DATA SHOWN
= = = =

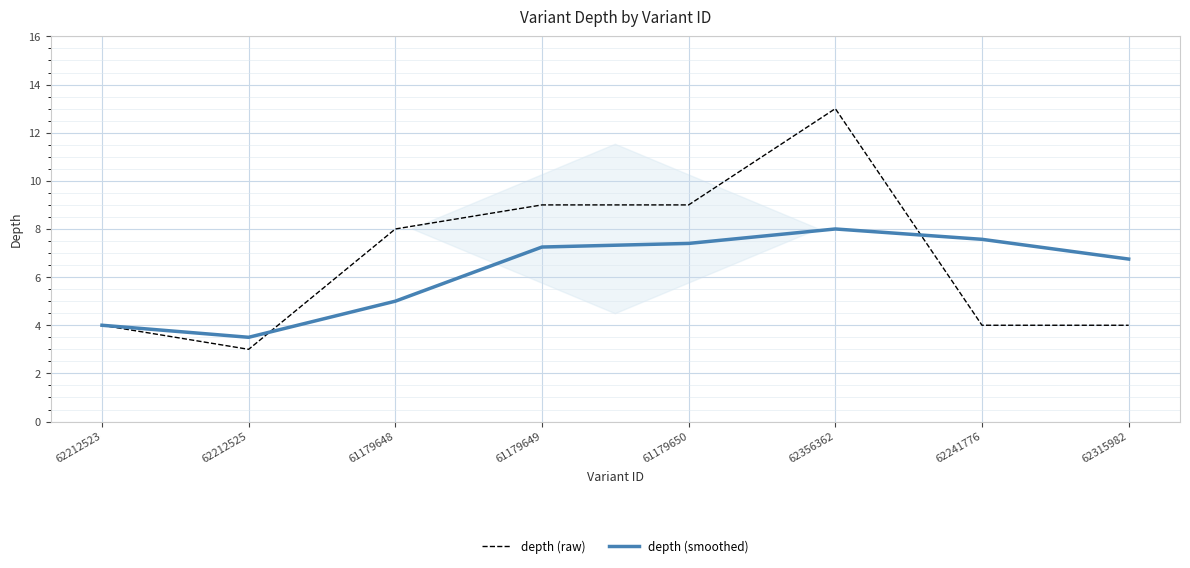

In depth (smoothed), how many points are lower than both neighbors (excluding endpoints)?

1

= = = =

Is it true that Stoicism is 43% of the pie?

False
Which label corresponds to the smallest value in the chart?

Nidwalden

= = = =

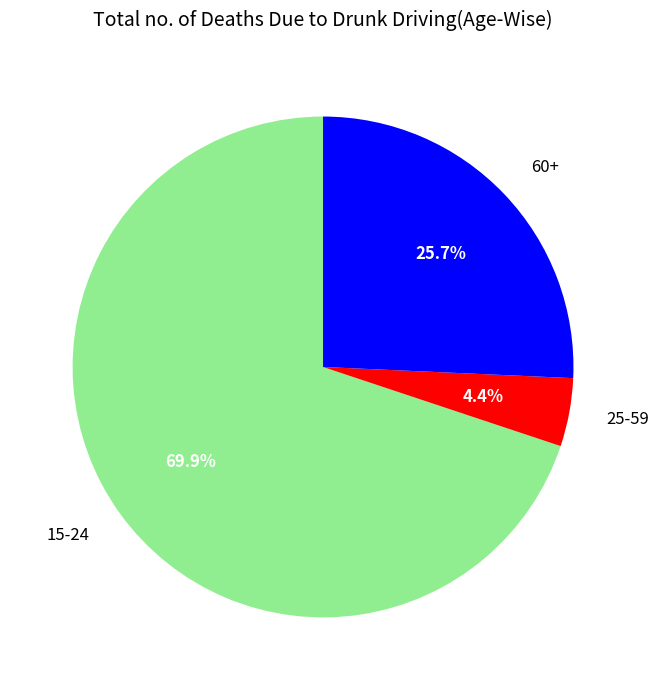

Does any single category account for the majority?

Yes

= = = =

TO-DO ITEM
Starting with the line that contains "Is it true that Stoicism is 43% of the pie?" and going on through the line that contains "Which label corresponds", switch "smallest" to "lowest" and give back only those lines, with everything else unchanged.

RESPONSE AREA
Is it true that Stoicism is 43% of the pie?

False
Which label corresponds to the lowest value in the chart?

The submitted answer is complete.